Exceptional creative writer
Although it was not designed with this in mind, I enjoy testing models of all sizes for creative writing, and frankly, Granite 3.1 is easily one of the best I have seen yet. It may depend on the particular circumstance, but as an example based on a prompt that started with: "write a description for a role-playing game in which the player...." Here is a sample excerpt from our game:
"As you regain your composure deep within the cavern's winding corridors, the echo of goblin shouts begins to fade into distant echoes. You find yourself in a vast chamber that stretches farther than your torch can illuminate, its ceiling disappearing into darkness overhead.

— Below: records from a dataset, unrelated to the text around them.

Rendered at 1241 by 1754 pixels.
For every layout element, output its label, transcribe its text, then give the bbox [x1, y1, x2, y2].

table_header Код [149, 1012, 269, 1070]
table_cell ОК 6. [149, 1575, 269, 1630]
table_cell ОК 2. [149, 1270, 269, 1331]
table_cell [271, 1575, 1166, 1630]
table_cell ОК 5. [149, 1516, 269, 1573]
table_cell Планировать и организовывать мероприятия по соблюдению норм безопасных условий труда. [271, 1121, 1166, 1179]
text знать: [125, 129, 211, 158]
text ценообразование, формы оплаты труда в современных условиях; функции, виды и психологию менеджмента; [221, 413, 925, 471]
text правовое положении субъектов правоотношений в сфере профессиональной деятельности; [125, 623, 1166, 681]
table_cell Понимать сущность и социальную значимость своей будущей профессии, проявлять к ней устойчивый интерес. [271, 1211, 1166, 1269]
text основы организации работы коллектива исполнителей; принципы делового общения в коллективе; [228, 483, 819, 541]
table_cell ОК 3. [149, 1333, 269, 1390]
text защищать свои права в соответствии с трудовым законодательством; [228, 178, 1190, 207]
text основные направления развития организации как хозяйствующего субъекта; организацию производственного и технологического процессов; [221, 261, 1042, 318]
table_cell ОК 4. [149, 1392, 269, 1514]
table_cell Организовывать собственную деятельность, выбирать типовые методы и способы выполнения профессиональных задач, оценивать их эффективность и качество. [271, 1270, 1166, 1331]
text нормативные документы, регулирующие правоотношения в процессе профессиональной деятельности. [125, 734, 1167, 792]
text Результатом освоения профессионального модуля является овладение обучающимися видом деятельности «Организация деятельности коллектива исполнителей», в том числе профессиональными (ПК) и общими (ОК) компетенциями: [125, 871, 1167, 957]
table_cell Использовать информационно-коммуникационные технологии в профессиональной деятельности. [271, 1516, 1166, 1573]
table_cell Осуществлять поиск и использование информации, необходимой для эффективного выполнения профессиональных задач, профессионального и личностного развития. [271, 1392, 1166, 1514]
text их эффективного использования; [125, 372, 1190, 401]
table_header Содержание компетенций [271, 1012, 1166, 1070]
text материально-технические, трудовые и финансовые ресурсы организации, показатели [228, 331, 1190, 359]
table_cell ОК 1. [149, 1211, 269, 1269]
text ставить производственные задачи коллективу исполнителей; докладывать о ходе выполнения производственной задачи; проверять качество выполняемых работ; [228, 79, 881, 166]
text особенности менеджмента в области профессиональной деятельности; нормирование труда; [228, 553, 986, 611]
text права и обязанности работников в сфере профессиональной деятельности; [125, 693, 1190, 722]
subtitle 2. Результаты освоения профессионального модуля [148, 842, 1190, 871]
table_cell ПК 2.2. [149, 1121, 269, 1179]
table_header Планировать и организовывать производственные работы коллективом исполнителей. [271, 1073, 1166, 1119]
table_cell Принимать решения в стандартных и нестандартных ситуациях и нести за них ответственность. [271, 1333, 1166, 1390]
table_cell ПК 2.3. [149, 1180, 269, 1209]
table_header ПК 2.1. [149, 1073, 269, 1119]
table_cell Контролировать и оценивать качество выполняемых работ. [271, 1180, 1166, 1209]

Stalactites hang menacingly from above like jagged teeth, while stalagmites rise like ancient sentinels guarding the floor below.
The air here is stale and heavy with the scent of damp earth mixed with something else - a faint, sweet aroma that you can't quite place. It's as if the very stone itself exudes an otherworldly perfume.
Turning your attention to the stolen loot spilled onto a flat rock, you marvel at its diversity and worth: A handful of gold coins gleam with an almost liquid luminescence under your torchlight; rubies, sapphires, and emeralds catch the firelight, their facets sparkling like stars trapped within gems. Among these precious stones lies a small, intricately carved wooden box adorned with silver filigree - clearly more than meets the eye."
Really impressive.
In which business context did you use this prompt, @mayank-mishra ? Just joking, obviously!
But I'm impressed as well with the quality of the output for such a small model!
I'm a writer by craft, so I'm necessarily sensitive to certain details and characteristics in prose. Plenty of LLMs are extremely proficient in detailed descriptions, and even varied use of vocabulary. This model stands out for its consistent use of metaphors in its descriptions, with no prodding or prompting (pun intended) on my part, and frankly suggests (to my innocent eyes) that the content it was trained on and is modeling was very well-curated. Samples such as:
"Stalactites hang menacingly from above like jagged teeth, while stalagmites rise like ancient sentinels guarding the floor below."
or
"As you cautiously venture into this dimly lit cave, your senses are immediately awakened by the oppressive silence - a stark contrast to the symphony of rustling leaves and chirping insects that greeted you just moments ago."
are definitely atypical. I'm loving it for sure, and wonder what would result from a larger model trained like this. Hint, hint. :-) Regardless, a massive thanks and congrats to the team behind it.
This model has shot way up on my list of models, it is solid and accurate, no extra stuff I dont need. Enterprise users will be happy with it.
Yeah, a lot of recent LLMs score suspiciously high on tests, but are extremely weak in a lot of areas.
For example, Qwen2.5 7b, EXAONE3.5 7b, Falcon3 7b... all score around 35 on the MMLU pro but are absurdly ignorant across all popular domains of human knowledge. And although Granite 3.1 7b doesn't match the broad knowledge of Llama 3.1 8b and Gemma2 9b, it's at least in the ball park and has vastly more world knowledge than the previously listed models.
So I agree, IBM (at least for now) is trying to make a strong general purpose LLM rather than just selectively training for math, coding, and what's covered by the standardized tests.
Totally agree with @phil111 here. You guys should try the new 2b granite model too, it's also very good.